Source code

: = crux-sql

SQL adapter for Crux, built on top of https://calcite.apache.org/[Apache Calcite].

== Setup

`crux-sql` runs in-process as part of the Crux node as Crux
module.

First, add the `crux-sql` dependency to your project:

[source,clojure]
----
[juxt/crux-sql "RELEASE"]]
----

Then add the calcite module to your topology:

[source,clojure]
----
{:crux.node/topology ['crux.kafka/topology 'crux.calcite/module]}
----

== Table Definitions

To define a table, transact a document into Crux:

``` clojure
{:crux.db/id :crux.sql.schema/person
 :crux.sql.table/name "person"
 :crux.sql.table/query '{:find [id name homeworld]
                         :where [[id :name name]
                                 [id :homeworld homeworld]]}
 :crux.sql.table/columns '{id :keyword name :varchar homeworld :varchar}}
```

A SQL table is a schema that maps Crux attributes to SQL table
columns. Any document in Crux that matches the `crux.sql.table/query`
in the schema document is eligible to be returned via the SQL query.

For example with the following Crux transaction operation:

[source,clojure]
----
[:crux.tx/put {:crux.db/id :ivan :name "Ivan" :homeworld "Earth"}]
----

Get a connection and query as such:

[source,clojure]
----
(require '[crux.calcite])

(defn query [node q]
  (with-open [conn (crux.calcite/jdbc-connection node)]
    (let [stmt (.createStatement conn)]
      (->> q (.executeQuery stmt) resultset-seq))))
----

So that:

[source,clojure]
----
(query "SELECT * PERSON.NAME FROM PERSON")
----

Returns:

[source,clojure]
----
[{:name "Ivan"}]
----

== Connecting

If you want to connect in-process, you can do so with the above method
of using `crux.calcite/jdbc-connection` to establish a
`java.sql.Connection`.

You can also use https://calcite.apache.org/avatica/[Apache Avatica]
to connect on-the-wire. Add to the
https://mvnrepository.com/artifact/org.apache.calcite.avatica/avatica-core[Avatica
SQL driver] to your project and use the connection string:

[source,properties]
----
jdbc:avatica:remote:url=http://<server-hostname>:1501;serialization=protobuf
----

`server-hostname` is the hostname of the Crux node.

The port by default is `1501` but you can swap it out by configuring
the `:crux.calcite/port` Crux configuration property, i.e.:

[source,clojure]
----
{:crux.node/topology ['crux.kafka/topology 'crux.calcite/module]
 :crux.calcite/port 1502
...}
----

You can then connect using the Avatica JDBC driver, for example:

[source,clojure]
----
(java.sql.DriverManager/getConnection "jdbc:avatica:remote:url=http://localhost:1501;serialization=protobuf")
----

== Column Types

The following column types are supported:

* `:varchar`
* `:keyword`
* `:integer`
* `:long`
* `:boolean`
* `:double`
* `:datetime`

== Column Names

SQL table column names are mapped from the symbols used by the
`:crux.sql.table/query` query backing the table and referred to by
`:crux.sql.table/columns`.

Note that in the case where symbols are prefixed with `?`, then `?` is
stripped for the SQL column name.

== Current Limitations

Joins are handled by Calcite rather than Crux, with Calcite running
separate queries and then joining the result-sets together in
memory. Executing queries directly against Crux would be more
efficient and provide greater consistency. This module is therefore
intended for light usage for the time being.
====
TASK STATEMENT: Copy each line above where the string "homeworld" occurs.

RESPONSE TO THE EXERCISE:
 :crux.sql.table/query '{:find [id name homeworld]
                                 [id :homeworld homeworld]]}
 :crux.sql.table/columns '{id :keyword name :varchar homeworld :varchar}}
[:crux.tx/put {:crux.db/id :ivan :name "Ivan" :homeworld "Earth"}]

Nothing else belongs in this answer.